WHAT YOU SHOULD DO:
Go through the records and report each line in which the word "Maynard" occurs.

RECORDS TO PROCESS:
○ ○ ○ ○

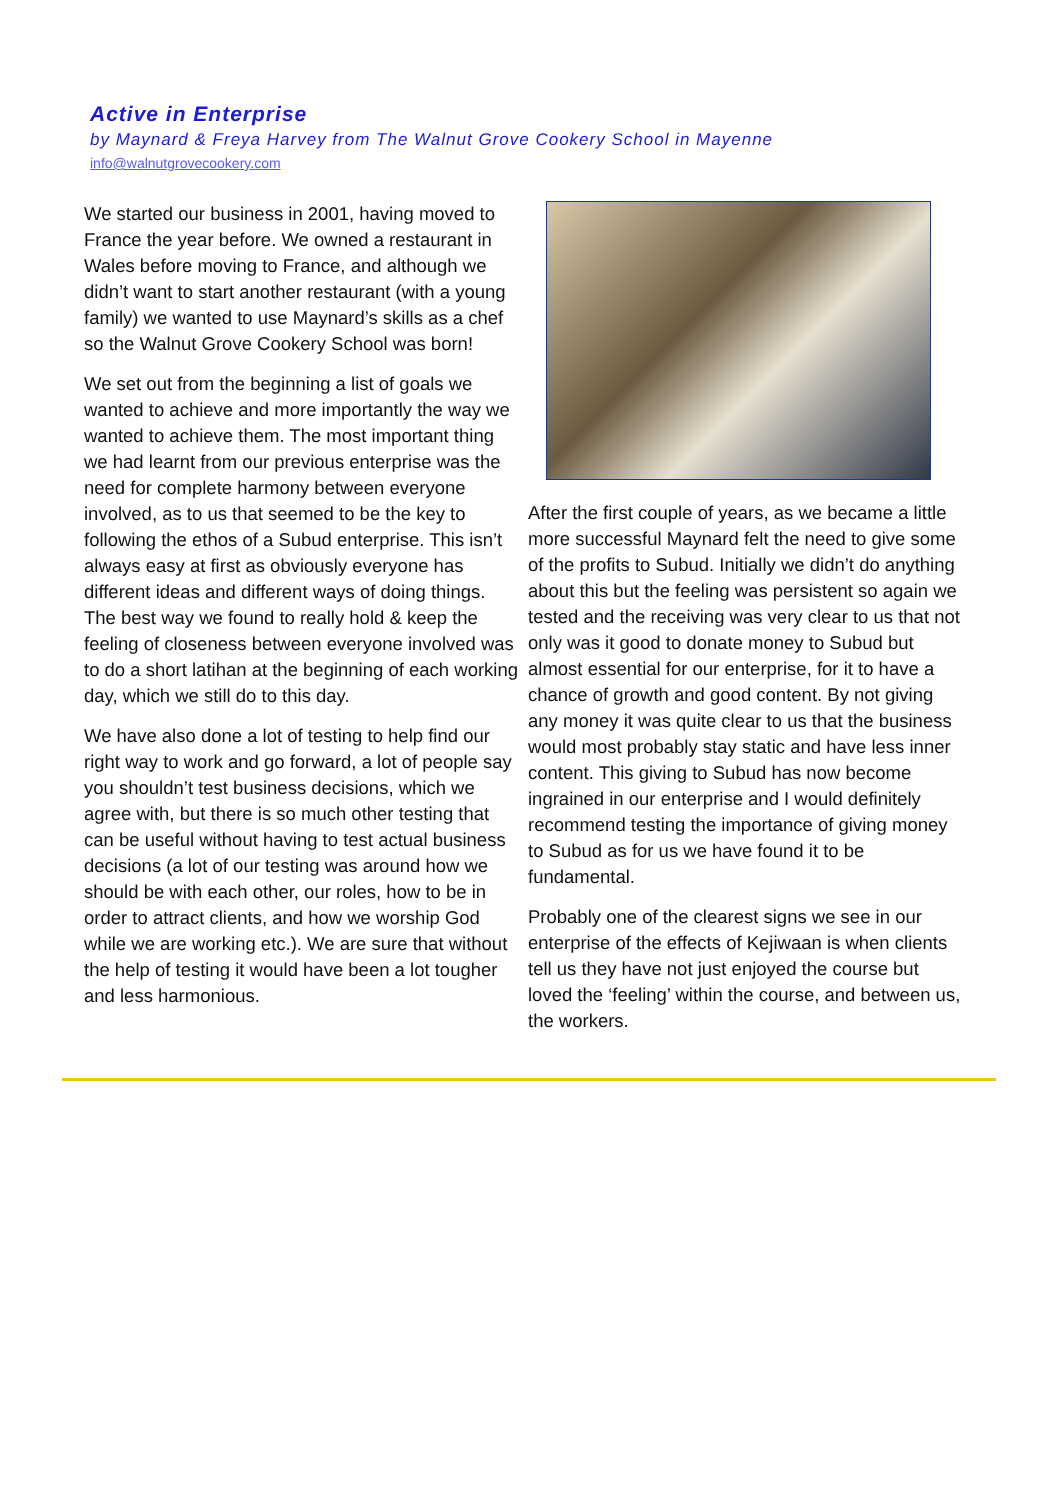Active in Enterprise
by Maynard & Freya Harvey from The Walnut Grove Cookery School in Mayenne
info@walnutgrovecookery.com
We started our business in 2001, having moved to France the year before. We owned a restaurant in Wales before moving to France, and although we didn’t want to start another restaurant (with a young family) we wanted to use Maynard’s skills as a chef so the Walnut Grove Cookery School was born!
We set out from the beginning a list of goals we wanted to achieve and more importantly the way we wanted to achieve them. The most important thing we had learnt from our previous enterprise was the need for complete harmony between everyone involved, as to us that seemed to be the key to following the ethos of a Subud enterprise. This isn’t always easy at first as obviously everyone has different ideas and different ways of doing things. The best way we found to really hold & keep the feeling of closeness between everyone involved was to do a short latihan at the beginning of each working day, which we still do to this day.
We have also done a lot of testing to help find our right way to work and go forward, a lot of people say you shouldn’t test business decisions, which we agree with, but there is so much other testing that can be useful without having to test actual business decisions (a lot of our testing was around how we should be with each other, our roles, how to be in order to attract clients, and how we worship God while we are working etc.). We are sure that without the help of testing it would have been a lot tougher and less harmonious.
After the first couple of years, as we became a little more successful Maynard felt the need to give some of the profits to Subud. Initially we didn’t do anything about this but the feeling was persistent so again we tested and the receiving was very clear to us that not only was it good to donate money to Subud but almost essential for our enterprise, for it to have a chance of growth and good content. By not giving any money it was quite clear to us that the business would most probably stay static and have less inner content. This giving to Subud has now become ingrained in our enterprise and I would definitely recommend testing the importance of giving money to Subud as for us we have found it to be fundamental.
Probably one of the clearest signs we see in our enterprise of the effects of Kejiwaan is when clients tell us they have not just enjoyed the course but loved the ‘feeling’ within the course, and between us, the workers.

○ ○ ○ ○

TASK RESPONSE:
by Maynard & Freya Harvey from The Walnut Grove Cookery School in Mayenne
We started our business in 2001, having moved to France the year before. We owned a restaurant in Wales before moving to France, and although we didn’t want to start another restaurant (with a young family) we wanted to use Maynard’s skills as a chef so the Walnut Grove Cookery School was born!
After the first couple of years, as we became a little more successful Maynard felt the need to give some of the profits to Subud. Initially we didn’t do anything about this but the feeling was persistent so again we tested and the receiving was very clear to us that not only was it good to donate money to Subud but almost essential for our enterprise, for it to have a chance of growth and good content. By not giving any money it was quite clear to us that the business would most probably stay static and have less inner content. This giving to Subud has now become ingrained in our enterprise and I would definitely recommend testing the importance of giving money to Subud as for us we have found it to be fundamental.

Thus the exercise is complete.